Now I’ve grasped the basic principle, the question is: what are the proper settings for the mentioned camera rig? Is there a best distance between the cameras, and does it relate to focal length and depth of field values? The magic bullet to these questions is in Berkovich Formula:
SB = (1/f – 1/a) * L*N/(L-N) * ofd
This formula works for everything between long shot and macro take, is great for professional stereoscopists working in the movie industries, and helps them to sort out the best schemes for anything from IMAX cinema to 3D TV at home, or 3D gameplay on PC. It relates the distance between both cameras, aka the “Stereo Base” SB with various scene and camera settings:
- * f – focal length of the camera lens (as in: 35mm)
- * a – focal distance, between the camera and the “point of sharpness” in the scene (as in: 5 meters = 5000mm).
- * L, N – refer to the nearest and farthest relevant objects in the scene, as in: 11 resp 2 meters. On the other hand, both can be derived from Depth of Field calculations, given focal distance and f-stop diaphragm value.

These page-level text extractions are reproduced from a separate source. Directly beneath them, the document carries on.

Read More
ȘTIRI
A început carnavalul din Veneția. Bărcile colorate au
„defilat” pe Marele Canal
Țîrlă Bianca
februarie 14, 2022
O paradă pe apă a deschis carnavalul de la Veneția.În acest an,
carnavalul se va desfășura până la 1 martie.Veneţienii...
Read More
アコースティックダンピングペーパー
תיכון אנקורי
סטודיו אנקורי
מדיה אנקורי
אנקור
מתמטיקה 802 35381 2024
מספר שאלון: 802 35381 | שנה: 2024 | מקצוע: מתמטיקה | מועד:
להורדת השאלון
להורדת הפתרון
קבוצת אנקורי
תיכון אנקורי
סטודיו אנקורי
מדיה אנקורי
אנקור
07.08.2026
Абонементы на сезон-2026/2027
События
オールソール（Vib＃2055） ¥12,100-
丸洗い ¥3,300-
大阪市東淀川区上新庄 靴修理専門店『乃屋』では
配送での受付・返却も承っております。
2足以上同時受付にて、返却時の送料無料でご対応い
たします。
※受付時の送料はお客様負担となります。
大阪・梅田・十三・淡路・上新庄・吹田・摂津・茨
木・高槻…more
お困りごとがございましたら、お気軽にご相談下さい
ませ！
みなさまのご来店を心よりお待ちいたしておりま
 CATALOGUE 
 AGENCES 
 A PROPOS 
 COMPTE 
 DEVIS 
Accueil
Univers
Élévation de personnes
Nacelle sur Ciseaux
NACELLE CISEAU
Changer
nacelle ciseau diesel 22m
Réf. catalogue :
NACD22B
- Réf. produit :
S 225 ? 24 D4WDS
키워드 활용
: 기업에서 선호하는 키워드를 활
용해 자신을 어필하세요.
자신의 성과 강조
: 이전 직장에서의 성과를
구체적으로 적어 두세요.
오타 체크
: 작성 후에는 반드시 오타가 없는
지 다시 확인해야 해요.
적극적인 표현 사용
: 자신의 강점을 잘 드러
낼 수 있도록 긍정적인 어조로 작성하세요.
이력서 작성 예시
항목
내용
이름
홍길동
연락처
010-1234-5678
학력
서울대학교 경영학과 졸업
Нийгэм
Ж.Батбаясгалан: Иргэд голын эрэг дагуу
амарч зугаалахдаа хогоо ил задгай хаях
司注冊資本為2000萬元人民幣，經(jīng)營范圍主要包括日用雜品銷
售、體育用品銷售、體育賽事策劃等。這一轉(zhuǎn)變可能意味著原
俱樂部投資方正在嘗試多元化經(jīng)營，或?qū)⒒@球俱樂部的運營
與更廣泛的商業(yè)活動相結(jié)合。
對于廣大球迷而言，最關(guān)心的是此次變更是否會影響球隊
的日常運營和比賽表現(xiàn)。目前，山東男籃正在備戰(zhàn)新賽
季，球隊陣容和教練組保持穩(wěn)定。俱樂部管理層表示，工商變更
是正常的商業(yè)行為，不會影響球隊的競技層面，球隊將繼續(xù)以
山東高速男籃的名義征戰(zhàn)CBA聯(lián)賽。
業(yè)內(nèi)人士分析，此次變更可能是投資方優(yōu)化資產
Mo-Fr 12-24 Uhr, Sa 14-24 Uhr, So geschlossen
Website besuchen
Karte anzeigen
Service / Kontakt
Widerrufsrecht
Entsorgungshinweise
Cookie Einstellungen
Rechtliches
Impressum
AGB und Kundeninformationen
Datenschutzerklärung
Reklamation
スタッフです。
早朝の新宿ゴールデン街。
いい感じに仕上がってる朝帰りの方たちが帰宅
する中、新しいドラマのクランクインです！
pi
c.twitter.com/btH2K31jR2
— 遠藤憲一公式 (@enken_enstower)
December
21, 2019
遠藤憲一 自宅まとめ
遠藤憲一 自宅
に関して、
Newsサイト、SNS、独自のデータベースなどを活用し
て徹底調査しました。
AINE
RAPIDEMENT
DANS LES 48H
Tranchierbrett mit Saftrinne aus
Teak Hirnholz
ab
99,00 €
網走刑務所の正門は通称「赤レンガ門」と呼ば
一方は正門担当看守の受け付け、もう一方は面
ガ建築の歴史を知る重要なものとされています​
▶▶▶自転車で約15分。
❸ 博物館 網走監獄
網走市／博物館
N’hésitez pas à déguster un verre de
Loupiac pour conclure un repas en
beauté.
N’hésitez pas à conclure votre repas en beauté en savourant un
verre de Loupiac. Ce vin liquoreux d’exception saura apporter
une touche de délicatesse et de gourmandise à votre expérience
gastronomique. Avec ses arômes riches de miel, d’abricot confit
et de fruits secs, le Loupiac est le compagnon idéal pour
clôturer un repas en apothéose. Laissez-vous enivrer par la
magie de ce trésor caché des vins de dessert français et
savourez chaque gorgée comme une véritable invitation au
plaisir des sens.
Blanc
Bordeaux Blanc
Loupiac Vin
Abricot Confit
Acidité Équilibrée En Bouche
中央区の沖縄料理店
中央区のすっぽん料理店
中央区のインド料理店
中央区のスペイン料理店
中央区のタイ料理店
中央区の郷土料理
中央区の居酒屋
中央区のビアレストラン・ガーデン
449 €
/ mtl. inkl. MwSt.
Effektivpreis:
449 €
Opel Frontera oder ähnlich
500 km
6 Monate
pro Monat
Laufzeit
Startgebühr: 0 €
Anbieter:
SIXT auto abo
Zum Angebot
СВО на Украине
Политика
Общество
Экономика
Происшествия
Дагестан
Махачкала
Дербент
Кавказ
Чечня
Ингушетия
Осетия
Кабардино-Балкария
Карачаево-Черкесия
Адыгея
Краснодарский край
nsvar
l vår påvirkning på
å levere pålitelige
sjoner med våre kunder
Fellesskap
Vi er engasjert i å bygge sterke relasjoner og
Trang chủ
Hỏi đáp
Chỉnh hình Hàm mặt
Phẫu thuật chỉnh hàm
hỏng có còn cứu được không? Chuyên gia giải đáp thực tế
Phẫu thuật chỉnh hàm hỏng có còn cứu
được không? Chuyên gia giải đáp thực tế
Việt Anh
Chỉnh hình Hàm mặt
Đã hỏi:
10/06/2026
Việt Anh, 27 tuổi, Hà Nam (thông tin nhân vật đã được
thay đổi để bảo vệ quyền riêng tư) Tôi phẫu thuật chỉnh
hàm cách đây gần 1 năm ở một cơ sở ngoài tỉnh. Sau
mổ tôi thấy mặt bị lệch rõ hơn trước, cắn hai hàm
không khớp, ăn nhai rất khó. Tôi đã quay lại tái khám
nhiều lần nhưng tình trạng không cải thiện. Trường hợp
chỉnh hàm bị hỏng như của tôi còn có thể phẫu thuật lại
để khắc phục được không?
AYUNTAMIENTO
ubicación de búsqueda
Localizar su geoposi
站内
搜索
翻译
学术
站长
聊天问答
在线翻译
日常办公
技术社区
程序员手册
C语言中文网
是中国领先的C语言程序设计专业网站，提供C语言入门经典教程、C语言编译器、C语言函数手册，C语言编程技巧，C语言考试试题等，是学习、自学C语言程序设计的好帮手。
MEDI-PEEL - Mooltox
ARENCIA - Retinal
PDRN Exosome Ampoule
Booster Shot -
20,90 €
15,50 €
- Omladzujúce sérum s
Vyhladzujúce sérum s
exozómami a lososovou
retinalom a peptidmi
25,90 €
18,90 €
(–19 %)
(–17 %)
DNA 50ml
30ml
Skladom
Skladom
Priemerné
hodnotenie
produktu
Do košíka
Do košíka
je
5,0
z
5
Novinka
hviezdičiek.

- * ofd – on film deviation, as in: 1.2mm for 36mm film. What does it mean? When I superimpose the left- and right-eye shots on top of each other, and make the far objects overlap, then this ofd is the difference between those shots for the near objects. Or when I superimpose the shots on the sharp spot (as I’m expected to do in the final result), then this ofd is the deviations for the near- and far objects added together. This concept needs some translation to practical use in 3D rendered images though. I’ll discuss that later.
So for the presented values: SB = (1/35 – 1/5000) * 11*2/(11-2) * 1,2 = 0,083 meters = 8,3cm which coincides reasonably with the distance between the human eyes.
- * the focal distance a will be much larger than the focal length f as we’re not doing macro shots, so 1/a can be ignored in the formula as it will come close to 0
- * the farthest object is quite far away from the camera, so L/(L-N) can be ignored as it will come close to 1
- * the ofd of 1.2mm for 36mm film actually means: when the ofd exceeds 1/30th of the image width we – human viewers – get disconnected from the stereo feeling, as the associated StereoBase differs too much from the distance between our own eyes.
- * It’s more practical to use the focal distance instead of the distance to the nearest object, as focal distance is set explicitly for the camera when focusing.
As a result, to make the left and right eye images overlap at the focal point, one image has to be shifted with respect to the other, for
(Image shift) = (Image width) * (SB * f) / (A * 25)
With image shift and image width in pixels, StereoBase SB and focal distance A in similar units (both meters, or both feet), and focal length f in mm. For instance: with SB=10 cm = 0.1m, f=35mm and A=5 mtr a 1000 pixel wide image has to be shifted 1000 * 0.1 * 35 / (5 * 25) = 28 pixels.
For a still image, I do not need formulas or calculations as I can see the left and right images match while nudging one image aside gradually in Photoshop. But in animations, I would not like to set each frame separately. I would like to shift all frames of the left (or right) eye film for the same amount of pixels, even when focal length and focal distance are animated too. This can be accomplished by keeping SB * f / A for constant, by animating the StereoBase as well.